EUR/USD advances as the Dollar softens, while traders monitor US CPI and US-Iran negotiation developments

    by VT Markets
    /
    Apr 10, 2026

    The Euro rose against the US Dollar on Thursday, with EUR/USD near 1.1676 and posting a fourth straight daily gain. The move came as the Dollar stayed weak after a US-Iran ceasefire and hopes of de-escalation.

    Trading was cautious due to doubts about how long the ceasefire will hold. The US Dollar Index (DXY) was around 98.93 after falling to a one-month low near 98.50 on Wednesday.

    Key Data And Market Reaction

    US data drew limited market reaction. Core PCE inflation rose 0.4% month-on-month in February, while the annual rate eased to 3% from 3.1%.
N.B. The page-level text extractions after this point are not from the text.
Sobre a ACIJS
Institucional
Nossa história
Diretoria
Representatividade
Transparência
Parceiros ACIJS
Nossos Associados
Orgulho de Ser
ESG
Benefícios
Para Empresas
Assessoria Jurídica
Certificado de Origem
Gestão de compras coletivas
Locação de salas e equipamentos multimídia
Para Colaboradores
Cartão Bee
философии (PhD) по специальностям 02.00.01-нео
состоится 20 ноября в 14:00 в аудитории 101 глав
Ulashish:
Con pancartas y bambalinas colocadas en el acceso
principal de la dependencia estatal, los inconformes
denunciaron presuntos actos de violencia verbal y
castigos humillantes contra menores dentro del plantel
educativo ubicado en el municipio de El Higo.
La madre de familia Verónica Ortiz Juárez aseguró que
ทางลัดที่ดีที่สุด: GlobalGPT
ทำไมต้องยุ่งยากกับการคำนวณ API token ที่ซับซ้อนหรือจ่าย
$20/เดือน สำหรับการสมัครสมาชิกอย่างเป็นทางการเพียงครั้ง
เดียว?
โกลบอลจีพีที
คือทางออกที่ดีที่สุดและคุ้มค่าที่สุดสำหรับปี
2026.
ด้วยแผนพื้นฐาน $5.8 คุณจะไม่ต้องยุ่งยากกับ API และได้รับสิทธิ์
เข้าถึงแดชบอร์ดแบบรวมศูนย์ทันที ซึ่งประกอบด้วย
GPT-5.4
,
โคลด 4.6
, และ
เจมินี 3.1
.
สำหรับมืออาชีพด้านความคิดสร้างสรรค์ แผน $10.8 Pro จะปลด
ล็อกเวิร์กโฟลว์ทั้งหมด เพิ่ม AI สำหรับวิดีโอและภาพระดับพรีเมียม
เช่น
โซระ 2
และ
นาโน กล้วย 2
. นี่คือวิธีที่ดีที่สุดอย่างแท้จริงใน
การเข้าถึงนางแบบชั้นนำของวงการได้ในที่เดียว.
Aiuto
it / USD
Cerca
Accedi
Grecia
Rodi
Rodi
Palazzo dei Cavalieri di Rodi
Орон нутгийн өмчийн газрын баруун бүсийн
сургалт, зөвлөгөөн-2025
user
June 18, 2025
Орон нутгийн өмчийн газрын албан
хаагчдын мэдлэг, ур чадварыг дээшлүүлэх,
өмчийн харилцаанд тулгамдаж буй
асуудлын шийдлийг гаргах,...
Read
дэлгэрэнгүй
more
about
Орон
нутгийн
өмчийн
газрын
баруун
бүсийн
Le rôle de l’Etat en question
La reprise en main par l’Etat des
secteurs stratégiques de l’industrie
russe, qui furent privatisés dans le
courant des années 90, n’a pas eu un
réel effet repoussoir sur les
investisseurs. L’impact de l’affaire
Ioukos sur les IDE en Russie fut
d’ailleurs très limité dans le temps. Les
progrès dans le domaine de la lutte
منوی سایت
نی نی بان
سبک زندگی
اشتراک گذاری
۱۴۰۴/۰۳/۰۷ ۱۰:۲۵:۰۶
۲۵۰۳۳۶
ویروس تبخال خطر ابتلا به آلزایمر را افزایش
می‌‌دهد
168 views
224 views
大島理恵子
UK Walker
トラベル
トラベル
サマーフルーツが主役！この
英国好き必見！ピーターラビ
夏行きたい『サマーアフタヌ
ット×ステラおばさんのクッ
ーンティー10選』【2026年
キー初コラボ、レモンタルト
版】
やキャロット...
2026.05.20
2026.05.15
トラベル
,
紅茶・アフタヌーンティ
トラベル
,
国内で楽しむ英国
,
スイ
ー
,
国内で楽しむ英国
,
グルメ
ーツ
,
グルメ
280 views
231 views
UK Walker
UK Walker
    Final Q4 GDP growth was revised down to 0.5% from 0.7%. Initial Jobless Claims were 219K versus forecasts of 210K.

    Markets are now focused on US CPI due on Friday. Economists expect headline CPI at 0.9% month-on-month, up from 0.3% in February, and annual inflation at 3.3% versus 2.4%.

    Attention is also on US-Iran talks due on Saturday in Pakistan. Uncertainty persists after Iran said three points of the agreement were violated following Israeli strikes on Lebanon.

    Strategy And Risk Management

    Looking back to early 2025, we saw the Euro push towards 1.1676 against the dollar, driven mostly by a fragile US-Iran ceasefire. That geopolitical risk was the main story, overriding economic data and pressuring the dollar. Today, the market’s focus has shifted decisively from those temporary geopolitical fears to more persistent economic realities.

    The slow disinflation process we watched in 2025 has stalled, with the latest March data showing US CPI is stubbornly high at 3.5%, well above the Fed’s target. This persistent inflation has solidified the Federal Reserve’s “higher for longer” interest rate policy. Consequently, expectations for rate cuts this year have been drastically reduced.

    This has strengthened the US dollar, pushing the EUR/USD pair down to around 1.0850 from those highs we saw last year. The interest rate differential is now firmly in the dollar’s favor, as the European Central Bank appears more likely to cut rates sooner than the Fed. For the coming weeks, this suggests selling into any Euro strength remains the dominant strategy.

    Given this, we should be looking at options to manage risk around key US data releases, especially inflation reports. Implied volatility for the EUR/USD pair tends to rise ahead of these events, creating opportunities to buy straddles or strangles to profit from a large price move in either direction. This allows us to capitalize on the market’s reaction without betting on the specific outcome of the data.

    While the focus is on economics, the geopolitical tensions of 2025 serve as a reminder of background risks. Any unexpected flare-up in the Middle East could trigger a rapid flight to safety, causing a sharp, albeit likely temporary, reversal in the dollar’s strength. This tail risk is worth considering when structuring positions, perhaps by holding some out-of-the-money call options on the Euro as a cheap hedge.